● Document extract:
>> start

At fifteen, Victor Rios found himself a human target-flat on his ass
amid a hail of shotgun fire, desperate for money and a place on the
street. Faced with the choice of escalating a drug turf war or eking out
a living elsewhere, he turned to a teacher, who mentored him and helped
him find a job at an auto shop. That job would alter the course of his
whole life-putting him on the road to college and eventually a PhD. Now,
Rios is a rising star, hailed for his work studying the lives of African
American and Latino youth.

>> end

● Record extracts:
>> start

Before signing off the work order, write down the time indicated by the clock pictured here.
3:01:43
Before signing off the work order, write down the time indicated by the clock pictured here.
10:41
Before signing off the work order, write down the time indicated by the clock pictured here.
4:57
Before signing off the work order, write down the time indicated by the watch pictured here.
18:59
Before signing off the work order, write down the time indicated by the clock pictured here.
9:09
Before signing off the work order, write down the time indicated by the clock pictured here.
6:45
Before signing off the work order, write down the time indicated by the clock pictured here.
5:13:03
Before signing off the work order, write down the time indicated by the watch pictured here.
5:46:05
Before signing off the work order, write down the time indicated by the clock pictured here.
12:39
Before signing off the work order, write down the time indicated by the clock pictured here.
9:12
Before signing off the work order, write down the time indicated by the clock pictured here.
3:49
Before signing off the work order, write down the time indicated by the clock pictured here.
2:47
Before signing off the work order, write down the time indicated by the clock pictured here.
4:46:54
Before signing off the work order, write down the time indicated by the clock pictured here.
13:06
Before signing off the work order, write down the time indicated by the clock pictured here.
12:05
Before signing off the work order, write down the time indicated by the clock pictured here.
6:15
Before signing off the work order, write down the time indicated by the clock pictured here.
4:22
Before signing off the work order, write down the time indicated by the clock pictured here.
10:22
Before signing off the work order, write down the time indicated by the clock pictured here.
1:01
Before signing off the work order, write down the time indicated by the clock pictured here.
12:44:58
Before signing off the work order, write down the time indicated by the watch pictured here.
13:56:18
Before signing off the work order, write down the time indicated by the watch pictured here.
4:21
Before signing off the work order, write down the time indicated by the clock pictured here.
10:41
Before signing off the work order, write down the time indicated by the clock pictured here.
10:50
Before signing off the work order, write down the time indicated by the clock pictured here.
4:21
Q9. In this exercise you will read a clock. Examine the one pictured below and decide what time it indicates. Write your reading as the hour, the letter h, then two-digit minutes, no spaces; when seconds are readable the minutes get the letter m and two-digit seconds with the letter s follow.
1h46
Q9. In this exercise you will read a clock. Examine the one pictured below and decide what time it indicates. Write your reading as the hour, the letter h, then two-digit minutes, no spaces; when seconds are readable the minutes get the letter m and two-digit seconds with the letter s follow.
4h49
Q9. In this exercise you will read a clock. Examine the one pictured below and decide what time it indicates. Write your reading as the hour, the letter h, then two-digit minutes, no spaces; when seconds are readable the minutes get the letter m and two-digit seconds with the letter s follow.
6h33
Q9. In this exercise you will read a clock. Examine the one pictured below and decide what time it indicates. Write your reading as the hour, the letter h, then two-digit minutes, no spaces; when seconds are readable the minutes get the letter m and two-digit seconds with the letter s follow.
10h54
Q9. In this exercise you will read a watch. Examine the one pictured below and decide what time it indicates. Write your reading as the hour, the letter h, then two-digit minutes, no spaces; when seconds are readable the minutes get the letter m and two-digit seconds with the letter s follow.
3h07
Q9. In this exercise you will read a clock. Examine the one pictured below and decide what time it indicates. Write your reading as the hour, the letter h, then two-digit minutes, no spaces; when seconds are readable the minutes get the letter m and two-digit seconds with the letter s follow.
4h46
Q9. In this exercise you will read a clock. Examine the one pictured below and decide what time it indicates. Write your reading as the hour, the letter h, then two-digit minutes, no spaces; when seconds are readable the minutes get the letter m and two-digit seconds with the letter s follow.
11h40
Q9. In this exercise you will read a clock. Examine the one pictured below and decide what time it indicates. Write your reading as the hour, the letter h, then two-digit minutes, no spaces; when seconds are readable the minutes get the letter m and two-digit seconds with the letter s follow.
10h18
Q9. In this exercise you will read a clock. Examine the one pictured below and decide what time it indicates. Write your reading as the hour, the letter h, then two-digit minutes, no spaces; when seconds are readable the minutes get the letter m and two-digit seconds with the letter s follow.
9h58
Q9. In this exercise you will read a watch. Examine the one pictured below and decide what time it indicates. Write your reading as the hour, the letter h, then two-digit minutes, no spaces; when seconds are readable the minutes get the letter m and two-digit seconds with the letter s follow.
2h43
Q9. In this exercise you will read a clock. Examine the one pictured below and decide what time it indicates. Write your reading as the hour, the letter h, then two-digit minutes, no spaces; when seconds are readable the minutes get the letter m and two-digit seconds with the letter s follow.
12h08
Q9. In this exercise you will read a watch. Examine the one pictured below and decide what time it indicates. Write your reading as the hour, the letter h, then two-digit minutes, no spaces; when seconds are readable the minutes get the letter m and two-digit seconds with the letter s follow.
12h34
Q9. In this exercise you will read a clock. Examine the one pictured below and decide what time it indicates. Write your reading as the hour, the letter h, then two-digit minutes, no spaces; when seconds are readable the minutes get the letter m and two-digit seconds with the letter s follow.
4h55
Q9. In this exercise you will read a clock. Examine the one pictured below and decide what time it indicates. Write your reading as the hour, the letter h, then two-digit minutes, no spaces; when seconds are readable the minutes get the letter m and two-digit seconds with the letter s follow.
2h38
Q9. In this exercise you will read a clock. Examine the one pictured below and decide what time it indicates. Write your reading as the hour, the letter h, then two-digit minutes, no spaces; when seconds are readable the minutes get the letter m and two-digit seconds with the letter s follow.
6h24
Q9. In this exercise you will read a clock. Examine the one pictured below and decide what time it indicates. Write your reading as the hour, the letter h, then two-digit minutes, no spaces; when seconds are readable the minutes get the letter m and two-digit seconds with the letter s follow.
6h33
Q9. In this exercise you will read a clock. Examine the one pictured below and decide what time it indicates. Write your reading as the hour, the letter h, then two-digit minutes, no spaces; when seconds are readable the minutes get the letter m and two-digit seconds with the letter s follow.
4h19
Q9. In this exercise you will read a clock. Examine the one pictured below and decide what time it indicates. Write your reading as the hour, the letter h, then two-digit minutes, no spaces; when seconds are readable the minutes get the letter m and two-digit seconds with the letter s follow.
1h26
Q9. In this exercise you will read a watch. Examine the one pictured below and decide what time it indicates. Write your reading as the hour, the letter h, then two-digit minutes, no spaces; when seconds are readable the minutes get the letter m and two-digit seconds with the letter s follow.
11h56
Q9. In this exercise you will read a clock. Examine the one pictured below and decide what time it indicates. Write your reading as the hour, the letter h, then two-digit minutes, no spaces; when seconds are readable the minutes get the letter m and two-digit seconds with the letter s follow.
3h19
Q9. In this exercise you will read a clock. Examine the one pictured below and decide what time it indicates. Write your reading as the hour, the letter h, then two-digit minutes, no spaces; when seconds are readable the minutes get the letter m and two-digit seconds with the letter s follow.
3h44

>> end

● Exercise instructions:
• 1. Answer these from the Victor Rios text:
(a) How old was Victor Rios when he became a human target?
(b) Where did the teacher help him find a job?
(c) Whose lives does his work study?
• 2. Write out the Victor Rios text, starting at the words "At fifteen, Victor" and ending after "and Latino youth.".

● Completed exercise:
• 1.
(a) Fifteen.
(b) At an auto shop.
(c) African American and Latino youth.

• 2.
At fifteen, Victor Rios found himself a human target-flat on his ass
amid a hail of shotgun fire, desperate for money and a place on the
street. Faced with the choice of escalating a drug turf war or eking out
a living elsewhere, he turned to a teacher, who mentored him and helped
him find a job at an auto shop. That job would alter the course of his
whole life-putting him on the road to college and eventually a PhD. Now,
Rios is a rising star, hailed for his work studying the lives of African
American and Latino youth.